Brazil’s Central Bank Raises Interest Rates, Signals Future Adjustments

Brazil’s central bank has increased interest rates by 100 basis points for the third straight time, raising the Selic rate to 14.25%. Policymakers signaled a smaller hike might occur next as they monitor economic conditions. Under new governor Gabriel Galipolo, attention is focused on balancing stimulus from President Lula with inflation goals. The central bank also revised its inflation forecast, reflecting updated economic conditions.
On Wednesday, Brazil’s central bank raised interest rates by 100 basis points for the third consecutive time. This decision, made by the rate-setting committee known as Copom, elevated the benchmark Selic rate to 14.25%, a level not seen since 2016. The unanimous vote aligned with the expectations of the 37 economists surveyed by Reuters. The central bank indicated a potential smaller rate hike at the next meeting as it responds to signs of an economic slowdown.
The statement released by the bank’s policymakers mentioned, “The Committee anticipates an adjustment of lower magnitude in the next meeting, if the scenario evolves as expected.” Market attention has shifted to the newly appointed governor, Gabriel Galipolo, who succeeded Roberto Campos Neto in January. Unlike his predecessor, Galipolo is closely aligned with President Luiz Inacio Lula da Silva and has followed prior guidance during early meetings.
The recent monetary policy decisions have been influenced by President Lula’s push for increased stimulus to foster consumption, despite the central bank’s aim to restrain economic activity. The same day Brazil raised rates, the U.S. Federal Reserve decided to hold rates steady, reflecting their assessment of Brazil’s economic policies.
Despite a gain of over 9% in Brazil’s currency against the U.S. dollar this year, inflation expectations have deteriorated, raising concerns about achieving the 3% official target. Policymakers noted a decline in economic activity last quarter, although preliminary data for this year has exhibited some resilience. Copom stated, “The set of indicators on economic activity and labor market has been exhibiting strength, even though we observe signals that suggest an incipient moderation in growth.”
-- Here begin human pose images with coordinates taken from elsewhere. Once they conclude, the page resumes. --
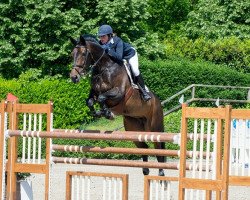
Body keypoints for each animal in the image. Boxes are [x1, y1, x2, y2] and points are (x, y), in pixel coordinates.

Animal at [69, 34, 165, 177]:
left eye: (84, 53)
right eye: (72, 54)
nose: (74, 77)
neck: (103, 68)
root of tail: (158, 102)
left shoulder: (118, 93)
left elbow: (103, 98)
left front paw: (107, 113)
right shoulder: (94, 93)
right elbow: (90, 101)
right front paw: (98, 113)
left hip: (154, 127)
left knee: (158, 150)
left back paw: (161, 173)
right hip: (133, 127)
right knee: (144, 147)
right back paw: (146, 170)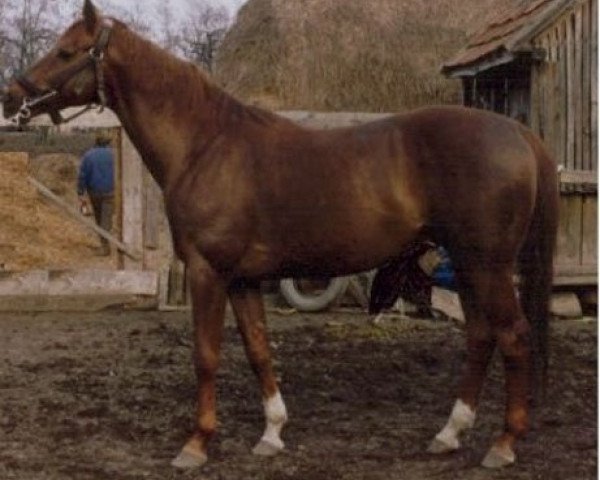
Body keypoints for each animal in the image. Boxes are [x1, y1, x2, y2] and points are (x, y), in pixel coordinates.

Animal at [2, 0, 560, 470]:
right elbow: (258, 350)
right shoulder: (243, 279)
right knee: (481, 336)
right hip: (466, 265)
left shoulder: (208, 272)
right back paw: (449, 433)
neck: (205, 145)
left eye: (67, 51)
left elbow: (206, 355)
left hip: (486, 265)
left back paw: (502, 444)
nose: (12, 96)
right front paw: (271, 433)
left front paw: (196, 444)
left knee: (513, 336)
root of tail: (520, 133)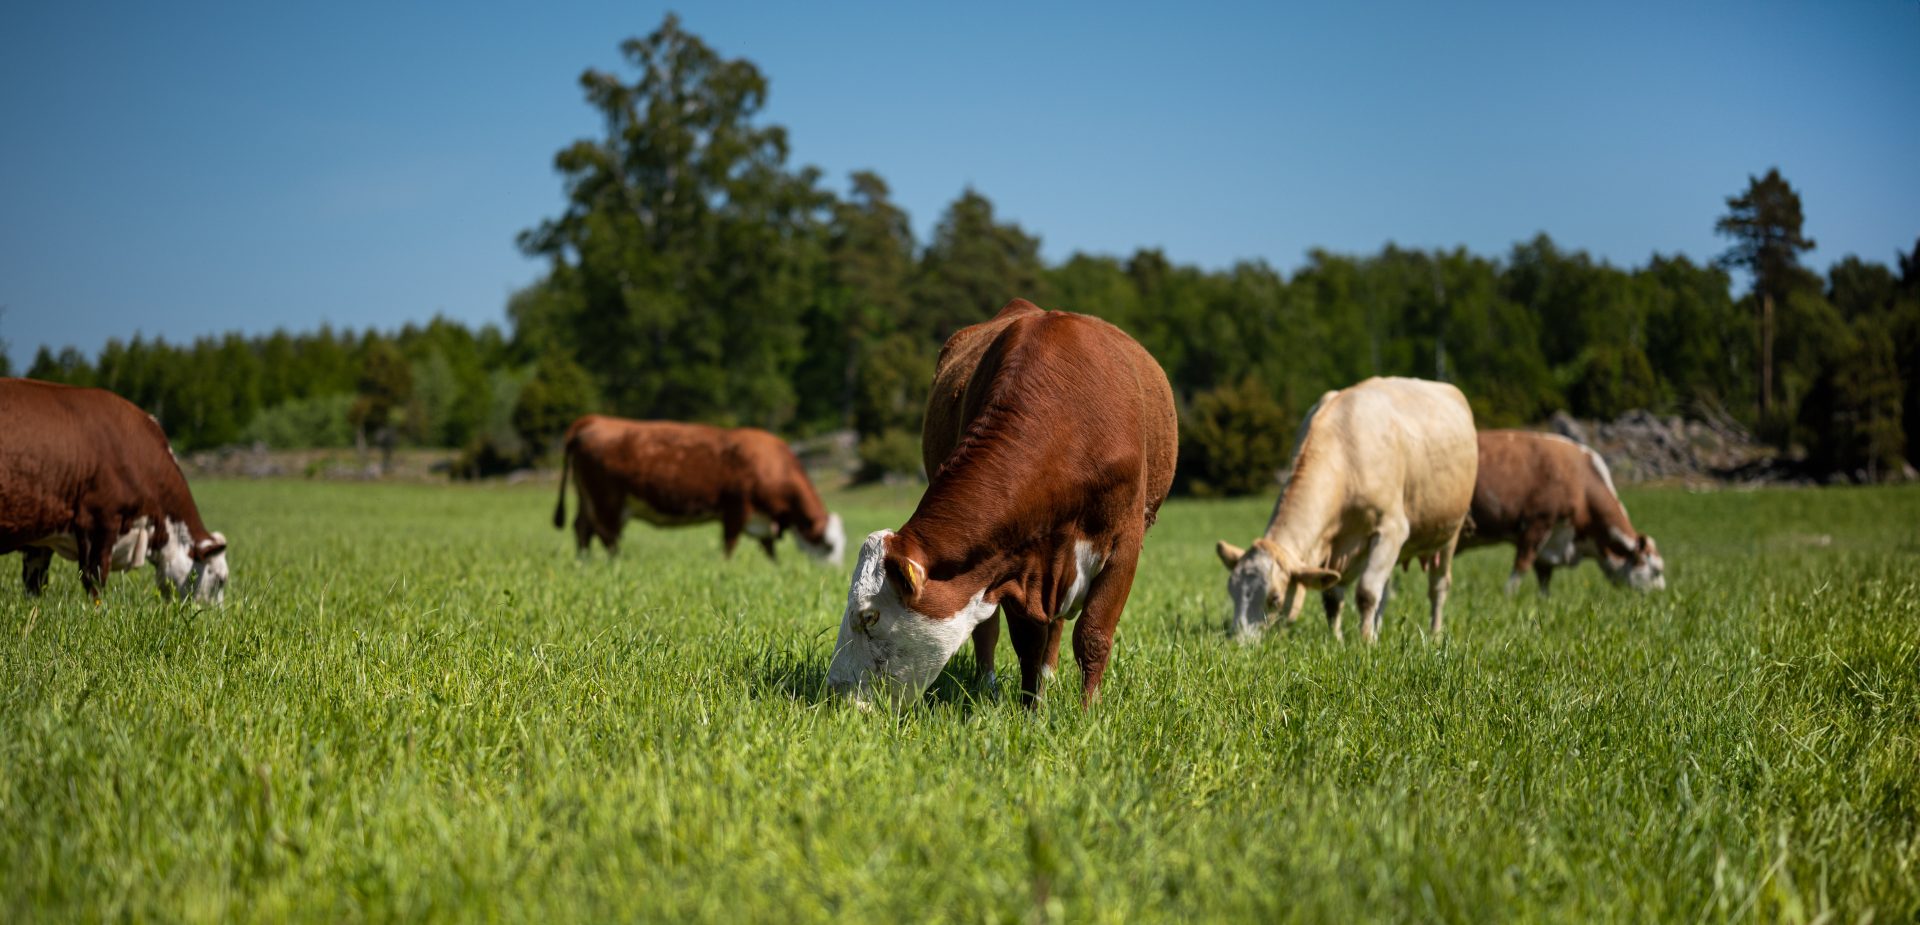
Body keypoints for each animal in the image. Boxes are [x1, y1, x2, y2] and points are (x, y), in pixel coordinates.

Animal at [1, 378, 230, 603]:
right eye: (220, 580)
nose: (214, 612)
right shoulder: (99, 521)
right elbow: (94, 579)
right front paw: (97, 609)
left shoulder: (41, 531)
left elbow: (35, 584)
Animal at [553, 416, 845, 565]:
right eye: (829, 545)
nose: (833, 571)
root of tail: (594, 421)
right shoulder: (736, 508)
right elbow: (730, 543)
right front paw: (725, 567)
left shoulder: (762, 520)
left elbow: (769, 549)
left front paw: (775, 568)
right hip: (607, 500)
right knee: (607, 536)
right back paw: (617, 563)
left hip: (587, 497)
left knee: (582, 528)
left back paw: (583, 561)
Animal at [826, 298, 1177, 710]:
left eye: (869, 617)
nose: (835, 693)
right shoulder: (1010, 558)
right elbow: (1027, 640)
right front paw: (1030, 709)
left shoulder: (1124, 544)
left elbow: (1092, 635)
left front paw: (1088, 711)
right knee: (992, 630)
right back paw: (989, 686)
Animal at [1215, 377, 1476, 644]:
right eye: (1232, 590)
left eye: (1274, 599)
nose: (1239, 642)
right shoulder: (1338, 547)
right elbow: (1333, 597)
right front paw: (1338, 639)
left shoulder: (1391, 530)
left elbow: (1366, 592)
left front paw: (1365, 641)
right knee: (1386, 589)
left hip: (1449, 533)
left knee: (1438, 587)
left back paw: (1434, 635)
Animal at [1461, 430, 1665, 594]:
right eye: (1656, 571)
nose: (1660, 595)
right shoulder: (1538, 522)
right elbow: (1522, 565)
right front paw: (1508, 596)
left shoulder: (1549, 547)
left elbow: (1544, 579)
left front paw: (1543, 602)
In light of the evolving economic landscape, the central bank adjusted its inflation forecast for 2025 to 5.1%, down from 5.2% anticipated in January. Additionally, for the third quarter of 2026, they revised their 12-month inflation estimate to 3.9%, from a previously expected 4.0%.
In conclusion, Brazil’s central bank has raised interest rates for the third consecutive time by 100 basis points, indicating a potential smaller adjustment in the future. The bank is closely monitoring economic conditions while balancing the government’s stimulus measures. Despite a strengthening currency, inflation expectations remain concerning, prompting a revision of the inflation forecast for 2025 and 2026. Overall, the efficacy of the current financial strategy will depend on evolving economic indicators.